The European Adventure
On Tuesday 10th July, Travelling Ahead’s Pembrokeshire Gypsy Youth Forum visited the European Parliament in Brussels. The young people, staff from Monkton Priory School, and Save the Children were invited by Derek Vaughan MEP. He is one of four MEPs responsible for representing Wales at the European Parliament. The visit left us with some exciting ideas and potentially crucial breakthroughs but we’ll get to that a bit later…
I started the day separately from the young people, visiting the European Roma Information Office (ERIO), which is situated in a leafy residential suburb of the city. After much walking, sporadic consultations of bus shelter maps, and an acceptance that I looked a bit odd walking around in circles wearing a suit, I finally found my destination. Inside I found Dr Marta Pinto (Policy Officer) and Ivan Ivanov (Executive Director), who kindly welcomed me and were keen to hear about the young Gypsies, Roma and Travellers I work with in Wales. Interestingly, ERIO did not have any links with organisations supporting these communities in Wales so it was great to forge an important link at the European level of advocacy. The conversation moved on to the work ERIO does in trying to cajole the various European political institutions – of which there are many – into action to improve the lives of the 10-12 million Roma living in te European Union. It appears that Roma suffer from the same political problems at this level as at National level. That is; the economic crisis is used as an excuse for inaction, supporting these communities is seen by politicians as a vote-loser, and politicians will even use these groups as handy scapegoats or to gain political capital through being seen to be tough e.g.
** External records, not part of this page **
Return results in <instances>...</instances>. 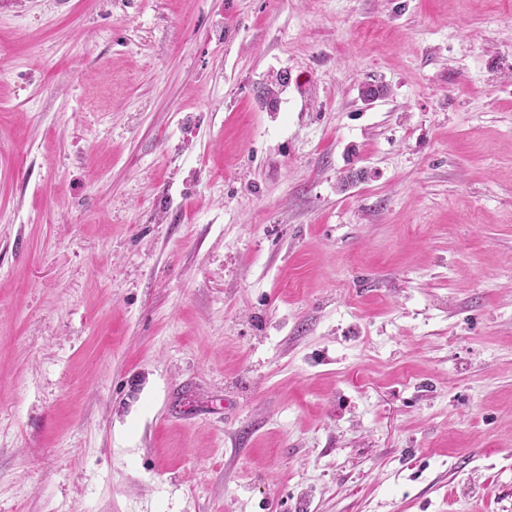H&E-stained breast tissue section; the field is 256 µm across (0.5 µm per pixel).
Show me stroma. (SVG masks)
<instances>
[{
	"label": "stroma",
	"mask_w": 512,
	"mask_h": 512,
	"mask_svg": "<svg viewBox=\"0 0 512 512\" xmlns=\"http://www.w3.org/2000/svg\"><path fill=\"white\" fill-rule=\"evenodd\" d=\"M0 512H512L507 0H0Z\"/></svg>",
	"instance_id": "35a3bbf8"
}]
</instances>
Sarkozy’s explusion of Roma in France or Basildon Council’s eviction of Dale Farm.
After an hour we said our goodbyes, with a promise that Travelling Ahead would become a member of ERIO’s network of organisations, as I made my way towards the European Parliament. Meanwhile, the Youth Forum members were experiencing what can only be termed ‘chronic-tiredness’. Having spent Monday in school, they flew from the UK to Brussels at midnight. Rather than sleeping and excited about being in a foreign city, the forum explored Brussels during Tuesday morning before we met up in the afternoon. As a result, this meant that when they met Derek Vaughan MEP they were entering roughly their 31st hour of being awake!
Nevertheless, Derek Vaughan MEP was an engaging and down-to-earth speaker. He seemed genuinely interested in the lives of the young people and had been heavily involved in the development of the two local authority owned Gyspy & Traveller sites in Neath Port Talbot during his previous role as leader of that council. Mr Vaughan wrapped up his talk fairly quickly to give more time for questions from the young people. Although some had begun to wilt from their wake-a-thon, Kirby and Ellen in particular asked interesting questions about the right to sites and how Mr Vaughan had become involved with the European Parliament. Most significantly for me, when I and other professionals asked questions about insecure funding of Gypsy & Traveller education in Wales, Mr Vaughan was visibly concerned and offered to help in any way he could, if I would supply him with the key details. This could be a major step forwards for these communities in Wales. We’re seeing a trend towards local authorities devaluing the importance of Traveller Education Services – claiming cuts are a necessary burden to be imposed on services equally. However, it was Mr Vaughan’s own colleague Richard Howitt MEP who said that equality is not about treating everyone the same, it is about giving everyone the same opportunity to succeed. Traveller Education Services go some way towards achieving this for the communities that Travelling Ahead supports and I will be doing all I can to support Derek Vaughan MEP to sustain these services during the transitional period between European funding streams.
Richard Howitt MEP met with us in an unexpected twist on the day. He had heard that his friend, Mr Vaughan, was meeting some constituents from the Gypsy community and came along to share his experiences. During the Dale Farm eviction, he had gone along to support the Human Rights of the residents – constituents of his – but was forcibly removed from the site, for fear that he might end up on the evening news opposing the eviction process! It was great to meet another politician who was clearly passionate about ensuring that these communities obtain the Human Rights that they are entitled to receive. There was just time to invite our hosts to visit Monkton Priory School in Pembrokeshire next term, which was welcomed and accepted by both.
Having left the iconic building and two passionate and helpful MEPs, we met up with younger members of the group who weren’t allowed in because of “procedure” (It later turned out that younger children can be permitted with express permission given by the MEP). During a quiet moment I ask, “So, will you vote when you grow up?” “No” came the reply from a couple of the boys. However, in reality these boys had participated in a mock election just the day before due to the excitement of the upcoming trip. Looking cool amongst your peers and becoming active citizens are two very different things!